The contractor appealed to the 11th Circuit Court of Appeals, which, like the trial judge, agreed that the express language of Chapter 558 does exclude a 558 claim as triggering occurrence under a CGL policy.3 Unlike the trial court, however, the appeals court expressed uncertainty as to whether the CGL policy terms “suit” and “civil proceeding” were in fact unambiguous. It expressed further concern regarding the competing practical and public policy implications its ruling would have on CGL policyholders and insurers. A finding that insurers have no duty defend during the 558 process would make it more likely that a 558 notice recipient would allow claims to go into suit to trigger coverage. Such a practice would undercut the legislative purpose of promoting early and efficient dispute resolution. In contrast, imposition of a duty to defend during the 558 process could result in an increase in insurance premiums for insureds, or “overlawyered” claims. Ultimately, the 11th Circuit was unwilling to resolve the issue of whether coverage existed under the CGL policy, and requested the Florida Supreme Court weigh in on the issue.
In its opinion, the Florida Supreme Court agreed that Fla. Stat. §558.004(13) does not exclude pre-suit claims from the category of occurrences which trigger coverage. It further agreed that Chapter 558 claims do not constitute a “civil proceeding” which would give rise to coverage under subsection (a), above.

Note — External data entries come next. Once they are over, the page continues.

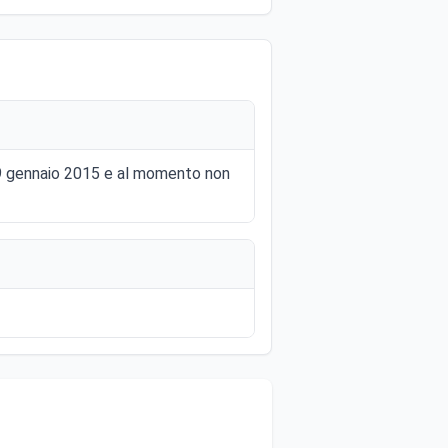
 19 gennaio 2015 e al momento non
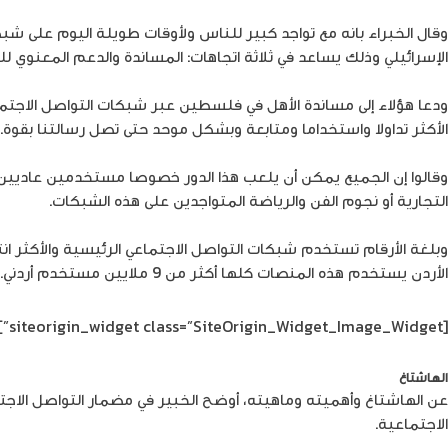
وقال الخبراء بانه مع تواجد كبير للناس ولأوقات طويلة اليوم على ش
الإسرائيلي وذلك يساعد في ثلاثة اتجاهات: المساندة والدعم المعنوي لل
ودعا هؤلاء إلى مساندة الأهل في فلسطين عبر شبكات التواصل الاجتم
الأكثر تداولا واستخداما ومتابعة وبشكل موحد حتى تصل رسالتنا بقوة.
وقالوا إن الجميع يمكن أن يلعب هذا الدور خصوصا مستخدمين عاديين
التجارية أو نجوم الفن والرياضة المتواجدين على هذه الشبكات.
الأردن يستخدم هذه المنصات كلها أكثر من 9 ملايين مستخدم أردني.
[siteorigin_widget class=”SiteOrigin_Widget_Image_Widget”]
الهاشتاغ
الاجتماعية.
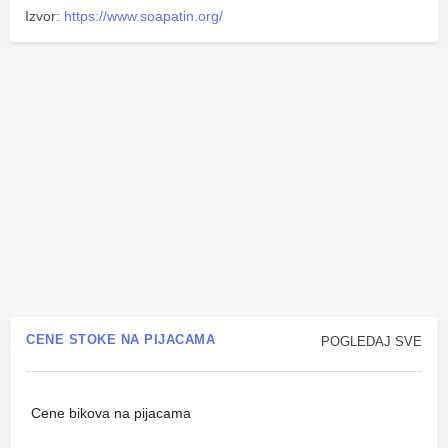
Izvor:
https://www.soapatin.org/
CENE STOKE NA PIJACAMA
POGLEDAJ SVE
Cene bikova na pijacama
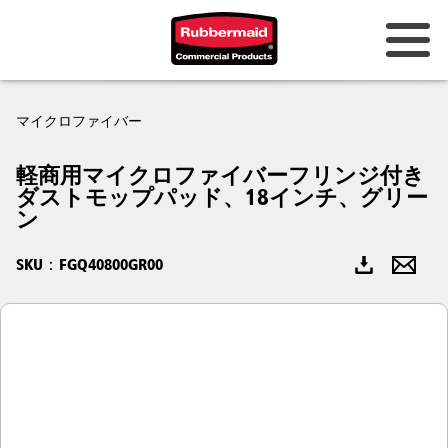
オーストラリアとニュージーラン
マイクロファイバー
ド
軽商用マイクロファイバーフリンジ付き
中国（CN）
ダストモップパッド、18インチ、グリー
ン
香港
韓国 (KR)
SKU：FGQ40800GR00
日本 (JP)
フィリピン
ベトナム（VN）
タイ (TH)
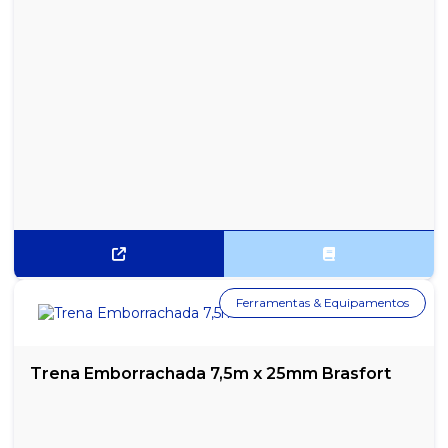
Ferramentas & Equipamentos
Trena Emborrachada 7,5m x 25mm Brasfort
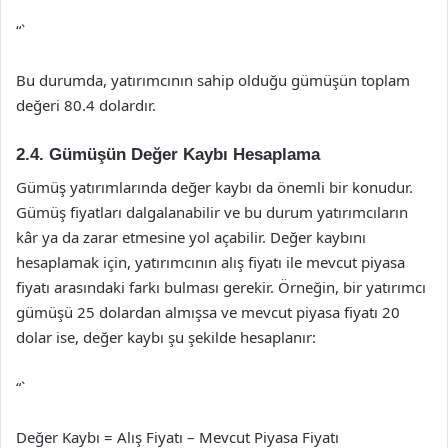
“`
Bu durumda, yatırımcının sahip olduğu gümüşün toplam
değeri 80.4 dolardır.
2.4. Gümüşün Değer Kaybı Hesaplama
Gümüş yatırımlarında değer kaybı da önemli bir konudur.
Gümüş fiyatları dalgalanabilir ve bu durum yatırımcıların
kâr ya da zarar etmesine yol açabilir. Değer kaybını
hesaplamak için, yatırımcının alış fiyatı ile mevcut piyasa
fiyatı arasındaki farkı bulması gerekir. Örneğin, bir yatırımcı
gümüşü 25 dolardan almışsa ve mevcut piyasa fiyatı 20
dolar ise, değer kaybı şu şekilde hesaplanır:
“`
Değer Kaybı = Alış Fiyatı – Mevcut Piyasa Fiyatı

However, it found that 558 notices meet the definition of a “suit” as set forth in subsection (b), which includes an “alternative dispute resolution proceeding in which such damages are claimed and to which the insured submits with our consent.” It reasoned that a 558 notice qualifies as an “alternative dispute resolution proceeding,” based upon statutory language which describes the 558 process as both an “alternative dispute resolution mechanism” and an “alternative method to resolve construction disputes.” Such claims are, by statutory definition, “claims for damages.” Thus, the court held that Chapter 558 claims meet the definition of a “suit” which can trigger coverage under the terms of a CGL policy. The Court declined to rule on the disputed issue of whether the contractor obtained its insurer’s “consent” to participate in the 558 process as further required by subsection (b).
The holding in Altman will undoubtedly impact the manner in which CGL policyholders and their insurers handle 558 claims. Contractors, subcontractors, and other industry professionals who receive a 558 notice may now tender defense to their carriers during the 558 process with the expectation that their carriers will have a defense obligation. As alluded to in the Florida Supreme Court’s opinion, for a 558 notice to constitute a claim, the CGL policyholder must also seek consent of its insurer to participate in the 558 process.
This “consent” requirement may result in a tension between an insured’s obligations under Chapter 558, and the insurer’s right to approve its insured’s participation in the 558 process. Although there is some concern that policyholders may be left “at the mercy of the insurer,” there are some practical and legal reasons why an insurer might consent. First, it is usually to the insurer’s benefit to participate in the 558 process, as it allows for an early evaluation of the insured’s potential liability and damages exposure. Second, the 558 process provides an early opportunity for insureds to mitigate damages. Because carriers owe common law and statutory duties of good faith to their insureds, an insurer’s refusal to consent to the 558 process may deprive its insured of this ability, thereby exposing the insurer to potential bad faith liability.
In sum, the Altman decision is a significant ruling for construction industry professionals who wish to recover the legal fees and costs associated with 558 claims. For policyholders who elect to tender 558 claims to their insurers, care should be taken to obtain the insurer’s consent upon receipt of a 558 notice to ensure coverage is triggered.